Extracted data entries
# # #

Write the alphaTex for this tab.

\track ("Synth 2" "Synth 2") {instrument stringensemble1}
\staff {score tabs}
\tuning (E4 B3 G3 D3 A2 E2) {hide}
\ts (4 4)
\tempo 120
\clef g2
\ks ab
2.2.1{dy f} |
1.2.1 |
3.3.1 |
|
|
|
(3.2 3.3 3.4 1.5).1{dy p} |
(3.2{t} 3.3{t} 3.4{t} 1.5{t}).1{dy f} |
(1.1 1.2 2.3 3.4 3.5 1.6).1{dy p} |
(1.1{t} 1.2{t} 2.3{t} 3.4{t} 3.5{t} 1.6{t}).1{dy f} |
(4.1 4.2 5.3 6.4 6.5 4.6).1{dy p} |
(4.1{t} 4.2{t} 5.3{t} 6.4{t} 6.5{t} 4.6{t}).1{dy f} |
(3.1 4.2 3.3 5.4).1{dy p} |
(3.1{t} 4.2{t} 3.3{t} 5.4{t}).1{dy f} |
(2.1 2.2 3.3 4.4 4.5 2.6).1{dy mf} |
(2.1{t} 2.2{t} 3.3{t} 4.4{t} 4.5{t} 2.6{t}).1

# # #

- Exercise requirements
Can you copy out the entire listing above word for word, with every character left unchanged?

- Full response
Write the alphaTex for this tab.

\track ("Synth 2" "Synth 2") {instrument stringensemble1}
\staff {score tabs}
\tuning (E4 B3 G3 D3 A2 E2) {hide}
\ts (4 4)
\tempo 120
\clef g2
\ks ab
2.2.1{dy f} |
1.2.1 |
3.3.1 |
|
|
|
(3.2 3.3 3.4 1.5).1{dy p} |
(3.2{t} 3.3{t} 3.4{t} 1.5{t}).1{dy f} |
(1.1 1.2 2.3 3.4 3.5 1.6).1{dy p} |
(1.1{t} 1.2{t} 2.3{t} 3.4{t} 3.5{t} 1.6{t}).1{dy f} |
(4.1 4.2 5.3 6.4 6.5 4.6).1{dy p} |
(4.1{t} 4.2{t} 5.3{t} 6.4{t} 6.5{t} 4.6{t}).1{dy f} |
(3.1 4.2 3.3 5.4).1{dy p} |
(3.1{t} 4.2{t} 3.3{t} 5.4{t}).1{dy f} |
(2.1 2.2 3.3 4.4 4.5 2.6).1{dy mf} |
(2.1{t} 2.2{t} 3.3{t} 4.4{t} 4.5{t} 2.6{t}).1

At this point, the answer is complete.